Two items to look at and highlight here. As I mentioned in the previous table, local radiotherapy, and then the green line here, leading to local radiotherapy plus integrated boost, was quite common, as well as local radiotherapy plus ADT pre-imaging, to local radiotherapy, plus a boost, plus ADT, after PET imaging.
This figure looks at the potential management change after PSMA-PET stratified by PSA values. I've kind of summarized the findings here on the right. In terms of management change by PSA, for a PSA of 0.2 to 0.5. 60.7% had a change in management for PSA of 0.5 to less than one, 67.9% had a change in management. And for a PSA of one to two, 86.5% of patients had a change in management after the PSMA-PET scan.

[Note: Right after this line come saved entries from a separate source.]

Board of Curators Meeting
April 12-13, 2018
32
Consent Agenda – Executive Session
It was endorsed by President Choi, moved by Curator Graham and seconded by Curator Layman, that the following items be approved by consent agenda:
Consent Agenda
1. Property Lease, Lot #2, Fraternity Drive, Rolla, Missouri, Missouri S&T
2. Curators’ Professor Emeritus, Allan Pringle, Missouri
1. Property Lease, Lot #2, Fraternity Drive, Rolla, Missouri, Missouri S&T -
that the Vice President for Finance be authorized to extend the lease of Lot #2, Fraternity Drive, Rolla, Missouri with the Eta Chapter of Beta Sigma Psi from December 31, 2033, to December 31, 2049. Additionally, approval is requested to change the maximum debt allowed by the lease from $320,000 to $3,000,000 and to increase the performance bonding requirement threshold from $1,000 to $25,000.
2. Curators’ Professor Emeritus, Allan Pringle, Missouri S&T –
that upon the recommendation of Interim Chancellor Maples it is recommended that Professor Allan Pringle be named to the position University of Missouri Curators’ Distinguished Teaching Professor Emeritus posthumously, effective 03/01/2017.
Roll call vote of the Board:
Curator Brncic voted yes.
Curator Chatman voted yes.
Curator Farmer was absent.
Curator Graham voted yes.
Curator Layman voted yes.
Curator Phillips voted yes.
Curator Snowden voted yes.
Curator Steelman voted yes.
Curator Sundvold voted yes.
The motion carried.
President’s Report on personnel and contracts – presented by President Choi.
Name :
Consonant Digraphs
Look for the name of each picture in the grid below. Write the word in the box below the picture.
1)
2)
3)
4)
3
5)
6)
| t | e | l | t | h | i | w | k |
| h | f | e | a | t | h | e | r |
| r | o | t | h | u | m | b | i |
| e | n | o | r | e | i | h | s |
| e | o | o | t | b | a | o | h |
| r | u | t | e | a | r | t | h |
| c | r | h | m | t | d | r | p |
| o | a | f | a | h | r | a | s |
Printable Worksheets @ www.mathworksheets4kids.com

This table looks at potential management change according to lesion localization. In terms of local recurrence, there was 118 patients. The majority that had a change, were minor changes in 80 of these 118 patients. However, when we look at pelvic lymph node involvement, there was 70% of patients. 47 of these 70 patients had a major change in management after PET imaging. Again, looking at the bottom here, bone metastases, 32 patients, of which 23 had a major change in management after PSMA-PET imaging.

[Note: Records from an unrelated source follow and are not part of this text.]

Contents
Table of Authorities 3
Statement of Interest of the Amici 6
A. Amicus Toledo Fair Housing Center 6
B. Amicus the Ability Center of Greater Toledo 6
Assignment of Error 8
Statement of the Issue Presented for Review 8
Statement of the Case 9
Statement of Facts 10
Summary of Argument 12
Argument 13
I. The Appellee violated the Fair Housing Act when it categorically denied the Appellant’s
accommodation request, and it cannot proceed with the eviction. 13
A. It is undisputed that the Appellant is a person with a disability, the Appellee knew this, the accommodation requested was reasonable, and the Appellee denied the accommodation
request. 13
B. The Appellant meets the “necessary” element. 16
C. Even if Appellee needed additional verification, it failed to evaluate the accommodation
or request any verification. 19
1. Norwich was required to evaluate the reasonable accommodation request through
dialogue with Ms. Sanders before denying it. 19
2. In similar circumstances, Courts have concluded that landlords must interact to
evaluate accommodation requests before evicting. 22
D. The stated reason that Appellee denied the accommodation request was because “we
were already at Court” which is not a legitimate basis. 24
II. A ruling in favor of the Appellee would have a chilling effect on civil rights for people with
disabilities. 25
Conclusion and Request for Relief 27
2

Sort of the final figure in the results here. This is several examples provided by the authors, looking at actual images and changes in management, after patients underwent rhPSMA-7.3. So on the left, the first patient is a 70 year old male, with a PSA of 0.49, which did not show anything on PET/CT scan, but it did show an uptake in the right prostate bed on PSMA-PET imaging. And you can see this here, highlighted with the red arrow. And this management change was from radiotherapy to radiotherapy with an integrated boost. And this was categorized as a minor change in management.
The second case is a 57 year old male, with a PSA of 1.0, who had uptake in the left pelvic lymph node, as you can see here, on both the CT scan and the PET imaging. And this management change was from radiotherapy plus short term ADT, before PET imaging, to a salvage lymph node dissection after imaging. And this was categorized asa major change.
The final case is on the right. You can see a 62 year old male, with a PSA of 0.3, with uptake in the left iliac bone on PET imaging, as signified by the arrow here. And this management change was from ADT before PSMA-PET to SBRT after imaging, which was also categorized as a major change in management.
So several discussions points from this study. In this retrospective analysis of a large cohort of men with biochemical recurrence after radical prostatectomy and before savage therapy, rhPSMA-7.3 PET/CT detected and localized prostate cancer in 72.3% of patients. This is consistent with other PET tracers, the detection rate of rhPSMA-7.3 increases with PSA level, as we showed in the previous slides.
rhPSMA-7.3 PET/CT improved detection at low PSAs, less than 0.5. And you can see here, that in this study, it was 39% for rhPSMA-7.3, versus only 20% for Ga PSMA-11.
As we've shown in this study, and then in other studies, improved staging leads to changes in management, which occurred in 63.2% of patients undergoing rhPSMA-7.3, and previously reported as 68% for Ga PSMA-11.
So in conclusion, in this large population of patients with recurrent prostate cancer after radical prostatectomy and before savage therapy, rhPSMA-7.3 PET/CT offered high detection rates, at least consistent with those for Ga PSMA-11.
Incorporation of rhPSMA-7.3 PET/CT results into simulated clinical decision making led to a change in management in nearly two thirds of patients, potentially paving the way to personalized medicine.
Thank you very much for your attention. We hope you enjoyed this UroToday Journal Club discussion.